The Twilight Empire's Citizen

William D. Cantwell s'emplissait les poumons de l'air brûlant de la cité des anges. Il restait captivé par la peau soyeuse de la Renarde. Elle fut comme hypnotisée quand il lui apprit que son nom d'ascendance irlandaise, venait d'un village: Courson.

Cantwell dérivait de Conteville, autre bourgade normande. Renarde lui apprit que son mec

l'adorerait et ce serait réciproque. Il s'apprêtait à demander lequel, le junkie aristo ,ou l'espèce de taré qui s'était autoproclamé Seigneur des Lézards. Un boucan infernal retentit dans la pièce principale.

Oubliant son flegme, Cantwell rentra en trombe pour hurler :

« NOM DE DIEU ! QU'EST CE QUE C'EST QUE CE BORDEL ? »

« RAH !!! IL A BLASPHEME LE NOM DU SEIGNEUR ! JE VAIS ALLER LE

DIRE AU PRESIDENT NIXON ! »

« TU VAS ALLER LUI DIRE AVEC L'EMPRUNTE DE MA DOC MARTENS EN PLEIN

DANS L'ARRIERE TRAIN ! »

Content que vous ayez déjà fait connaissance. » fit remarquer la Renarde.

On se rependit en explication contradictoire. Son mec était rentré en trombe en hurlant sur la

guitariste. Il s'en était suivi une bousculade au cours de laquelle ledit guitariste avait brandit son instrument au dessus de la mêlée.
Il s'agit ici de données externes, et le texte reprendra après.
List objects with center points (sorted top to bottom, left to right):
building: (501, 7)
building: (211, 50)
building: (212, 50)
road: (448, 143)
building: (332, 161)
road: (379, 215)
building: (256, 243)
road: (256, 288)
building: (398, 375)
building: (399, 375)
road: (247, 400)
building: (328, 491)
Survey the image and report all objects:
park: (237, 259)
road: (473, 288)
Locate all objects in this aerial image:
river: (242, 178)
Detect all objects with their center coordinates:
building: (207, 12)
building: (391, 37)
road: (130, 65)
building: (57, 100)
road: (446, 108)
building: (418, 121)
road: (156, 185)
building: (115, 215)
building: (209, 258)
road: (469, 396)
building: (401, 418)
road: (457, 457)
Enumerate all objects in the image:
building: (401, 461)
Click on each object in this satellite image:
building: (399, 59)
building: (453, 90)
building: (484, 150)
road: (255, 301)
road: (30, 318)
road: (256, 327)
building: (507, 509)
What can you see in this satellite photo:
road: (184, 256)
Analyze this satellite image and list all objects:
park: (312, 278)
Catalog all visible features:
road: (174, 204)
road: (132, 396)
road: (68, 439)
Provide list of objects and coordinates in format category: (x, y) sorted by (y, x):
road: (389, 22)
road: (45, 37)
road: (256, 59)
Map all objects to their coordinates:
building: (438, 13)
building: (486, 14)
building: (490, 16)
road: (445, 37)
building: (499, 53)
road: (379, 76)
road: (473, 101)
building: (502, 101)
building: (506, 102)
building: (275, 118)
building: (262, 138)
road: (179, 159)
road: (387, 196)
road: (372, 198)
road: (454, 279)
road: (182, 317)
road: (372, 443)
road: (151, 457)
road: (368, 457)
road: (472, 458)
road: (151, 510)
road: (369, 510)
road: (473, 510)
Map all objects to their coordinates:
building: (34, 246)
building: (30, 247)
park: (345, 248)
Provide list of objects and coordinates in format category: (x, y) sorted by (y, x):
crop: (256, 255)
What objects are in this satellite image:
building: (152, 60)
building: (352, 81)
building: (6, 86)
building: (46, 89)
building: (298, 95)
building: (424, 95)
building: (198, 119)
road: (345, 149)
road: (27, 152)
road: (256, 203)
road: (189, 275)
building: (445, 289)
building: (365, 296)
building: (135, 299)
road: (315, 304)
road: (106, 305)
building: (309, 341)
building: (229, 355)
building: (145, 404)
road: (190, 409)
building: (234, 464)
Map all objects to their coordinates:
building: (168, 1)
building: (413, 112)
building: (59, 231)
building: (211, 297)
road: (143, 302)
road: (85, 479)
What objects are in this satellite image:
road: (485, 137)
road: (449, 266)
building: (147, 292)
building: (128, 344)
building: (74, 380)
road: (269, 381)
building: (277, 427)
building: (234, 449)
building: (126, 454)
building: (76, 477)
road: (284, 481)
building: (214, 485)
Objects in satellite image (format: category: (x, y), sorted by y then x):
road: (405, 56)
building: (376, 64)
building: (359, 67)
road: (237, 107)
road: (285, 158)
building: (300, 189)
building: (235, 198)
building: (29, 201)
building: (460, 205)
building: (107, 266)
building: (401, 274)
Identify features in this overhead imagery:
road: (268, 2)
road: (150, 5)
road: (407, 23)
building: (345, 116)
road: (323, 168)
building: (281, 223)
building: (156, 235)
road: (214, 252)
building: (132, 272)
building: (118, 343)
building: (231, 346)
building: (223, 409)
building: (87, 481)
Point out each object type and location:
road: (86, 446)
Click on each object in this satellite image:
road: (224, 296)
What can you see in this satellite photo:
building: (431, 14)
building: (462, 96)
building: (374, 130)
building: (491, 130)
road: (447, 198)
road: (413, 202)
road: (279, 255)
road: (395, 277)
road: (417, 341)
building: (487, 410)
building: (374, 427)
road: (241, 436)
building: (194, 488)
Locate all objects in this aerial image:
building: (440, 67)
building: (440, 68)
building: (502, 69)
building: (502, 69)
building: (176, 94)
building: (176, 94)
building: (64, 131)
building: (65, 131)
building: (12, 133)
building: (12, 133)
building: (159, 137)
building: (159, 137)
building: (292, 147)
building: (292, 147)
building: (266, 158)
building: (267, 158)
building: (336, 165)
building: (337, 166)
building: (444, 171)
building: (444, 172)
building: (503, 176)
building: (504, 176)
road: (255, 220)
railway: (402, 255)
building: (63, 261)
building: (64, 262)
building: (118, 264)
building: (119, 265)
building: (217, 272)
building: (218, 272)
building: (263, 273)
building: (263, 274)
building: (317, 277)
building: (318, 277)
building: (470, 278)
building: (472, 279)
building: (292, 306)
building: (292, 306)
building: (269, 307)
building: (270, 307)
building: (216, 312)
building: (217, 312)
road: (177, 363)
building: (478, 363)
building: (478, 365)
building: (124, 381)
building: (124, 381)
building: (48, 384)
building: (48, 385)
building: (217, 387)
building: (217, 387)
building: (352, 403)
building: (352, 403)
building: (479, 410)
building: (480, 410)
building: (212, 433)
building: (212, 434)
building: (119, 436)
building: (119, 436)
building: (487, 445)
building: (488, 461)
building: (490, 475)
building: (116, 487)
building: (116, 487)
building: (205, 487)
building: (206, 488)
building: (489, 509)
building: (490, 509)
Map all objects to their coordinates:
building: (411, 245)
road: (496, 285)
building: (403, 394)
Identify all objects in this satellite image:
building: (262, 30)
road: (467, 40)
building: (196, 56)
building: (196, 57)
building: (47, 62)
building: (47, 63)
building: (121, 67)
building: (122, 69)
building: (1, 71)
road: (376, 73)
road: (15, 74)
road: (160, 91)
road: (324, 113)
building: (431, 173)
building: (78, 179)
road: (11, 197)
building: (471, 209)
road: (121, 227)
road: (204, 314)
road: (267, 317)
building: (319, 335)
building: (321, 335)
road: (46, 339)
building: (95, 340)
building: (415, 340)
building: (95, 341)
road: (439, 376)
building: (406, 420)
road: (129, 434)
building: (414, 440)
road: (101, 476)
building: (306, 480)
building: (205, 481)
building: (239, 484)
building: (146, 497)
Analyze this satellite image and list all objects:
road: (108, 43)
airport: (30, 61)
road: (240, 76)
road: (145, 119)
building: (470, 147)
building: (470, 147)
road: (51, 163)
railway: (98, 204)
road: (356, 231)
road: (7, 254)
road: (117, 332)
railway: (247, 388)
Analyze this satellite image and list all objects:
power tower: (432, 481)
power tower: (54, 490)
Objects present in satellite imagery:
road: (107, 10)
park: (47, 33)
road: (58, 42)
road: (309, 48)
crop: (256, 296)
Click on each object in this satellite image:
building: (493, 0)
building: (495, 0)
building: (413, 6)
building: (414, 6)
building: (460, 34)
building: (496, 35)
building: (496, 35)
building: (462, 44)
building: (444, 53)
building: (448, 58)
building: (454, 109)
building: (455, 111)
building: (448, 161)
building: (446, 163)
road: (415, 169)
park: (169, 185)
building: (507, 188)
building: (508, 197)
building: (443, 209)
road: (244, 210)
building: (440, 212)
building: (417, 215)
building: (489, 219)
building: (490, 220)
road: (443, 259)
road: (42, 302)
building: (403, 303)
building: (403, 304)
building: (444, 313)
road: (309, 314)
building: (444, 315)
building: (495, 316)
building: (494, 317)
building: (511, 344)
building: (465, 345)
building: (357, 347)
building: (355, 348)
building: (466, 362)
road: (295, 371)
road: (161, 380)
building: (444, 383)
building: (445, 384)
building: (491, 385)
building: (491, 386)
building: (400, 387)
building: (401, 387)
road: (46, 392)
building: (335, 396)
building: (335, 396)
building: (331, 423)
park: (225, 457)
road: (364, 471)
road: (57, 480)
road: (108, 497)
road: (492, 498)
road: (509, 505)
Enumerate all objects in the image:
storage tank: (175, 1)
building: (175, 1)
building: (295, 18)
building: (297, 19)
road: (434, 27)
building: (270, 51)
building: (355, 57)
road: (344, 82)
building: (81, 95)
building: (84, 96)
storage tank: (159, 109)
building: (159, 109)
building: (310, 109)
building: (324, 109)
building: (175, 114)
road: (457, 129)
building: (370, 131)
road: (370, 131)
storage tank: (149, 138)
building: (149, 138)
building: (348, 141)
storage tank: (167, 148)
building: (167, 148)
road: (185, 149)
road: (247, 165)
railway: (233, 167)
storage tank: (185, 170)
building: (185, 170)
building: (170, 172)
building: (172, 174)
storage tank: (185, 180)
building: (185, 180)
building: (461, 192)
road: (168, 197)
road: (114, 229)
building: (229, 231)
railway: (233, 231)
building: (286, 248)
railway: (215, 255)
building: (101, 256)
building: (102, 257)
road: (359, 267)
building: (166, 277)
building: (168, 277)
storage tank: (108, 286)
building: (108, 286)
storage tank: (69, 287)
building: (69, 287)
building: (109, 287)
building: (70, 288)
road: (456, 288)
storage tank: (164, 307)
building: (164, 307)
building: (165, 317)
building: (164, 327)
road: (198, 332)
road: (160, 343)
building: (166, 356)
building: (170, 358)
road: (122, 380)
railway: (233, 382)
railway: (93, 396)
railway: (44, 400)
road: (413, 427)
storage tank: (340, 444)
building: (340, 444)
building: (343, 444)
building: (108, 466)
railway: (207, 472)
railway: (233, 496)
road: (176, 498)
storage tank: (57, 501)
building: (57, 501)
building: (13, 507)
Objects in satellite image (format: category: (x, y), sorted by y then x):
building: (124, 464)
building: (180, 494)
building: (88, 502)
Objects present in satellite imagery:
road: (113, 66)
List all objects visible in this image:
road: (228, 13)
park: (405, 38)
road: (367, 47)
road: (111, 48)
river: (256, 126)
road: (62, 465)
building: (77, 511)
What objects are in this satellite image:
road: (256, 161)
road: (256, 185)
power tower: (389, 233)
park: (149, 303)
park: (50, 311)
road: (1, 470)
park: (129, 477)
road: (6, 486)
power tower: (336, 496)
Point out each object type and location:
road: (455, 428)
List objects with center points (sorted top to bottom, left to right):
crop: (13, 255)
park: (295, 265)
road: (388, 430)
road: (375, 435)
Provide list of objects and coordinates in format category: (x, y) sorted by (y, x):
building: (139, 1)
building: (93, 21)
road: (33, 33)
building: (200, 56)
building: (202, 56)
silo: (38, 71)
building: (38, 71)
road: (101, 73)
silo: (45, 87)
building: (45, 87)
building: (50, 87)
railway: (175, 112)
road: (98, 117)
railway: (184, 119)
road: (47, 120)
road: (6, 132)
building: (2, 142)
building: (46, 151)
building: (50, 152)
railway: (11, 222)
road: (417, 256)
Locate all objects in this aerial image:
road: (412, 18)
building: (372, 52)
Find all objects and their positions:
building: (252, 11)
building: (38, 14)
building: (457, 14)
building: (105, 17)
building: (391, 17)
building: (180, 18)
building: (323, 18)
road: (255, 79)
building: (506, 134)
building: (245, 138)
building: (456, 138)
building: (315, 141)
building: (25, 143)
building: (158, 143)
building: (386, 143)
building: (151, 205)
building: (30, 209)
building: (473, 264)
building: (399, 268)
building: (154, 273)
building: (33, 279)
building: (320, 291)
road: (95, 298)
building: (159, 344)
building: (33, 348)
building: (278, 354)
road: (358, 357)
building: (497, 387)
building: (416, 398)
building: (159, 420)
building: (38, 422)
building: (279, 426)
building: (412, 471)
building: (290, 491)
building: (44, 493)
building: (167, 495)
William restait admiratif. Il comparait l'interprète de "Hey Joe" à une petite ampli branchée sans transformateur sur des câbles à haute tension.

Un an plus tôt, il était décomposé dix minutes avant son show. Son équipe était arrivé à le

convaincre de jouer pour empêcher l'émeute vu le climat électrisé par la nouvelle. L'enfant

vaudou, ainsi surnommé, était monté sur scène les traits tendus et hagard. Cela avait suffit à

générer un silence de recueillement.

« Pour un pote qui vient de mourir. »

Il ne joua qu'un seul morceau pendant une heure. Le public, tombé dans un somnambulisme collectif, se laissa bercer. Certains, des années plus tard, raconteront avoir eu des tunnels de lumière dans l'esprit. Le concert ne fut pas suivi d'applaudissements. Les gens rentrèrent chez eux groggy, mais étrangement purifiés, pour apprendre à leur tour l'assassinat de Martin Luther King.

Un long gémissement monta d'un coin de la pièce entre le mur et le canapé.

« Merci pour ce happening ! » déclara péremptoirement une femme dont l'exubérance

vestimentaire et la prestance n'arrivaient pas à dissimuler une fragilité sous la guirlande de

fleurs couronnant ses cheveux blonds. William tendit sa main pour l'aider à se relever.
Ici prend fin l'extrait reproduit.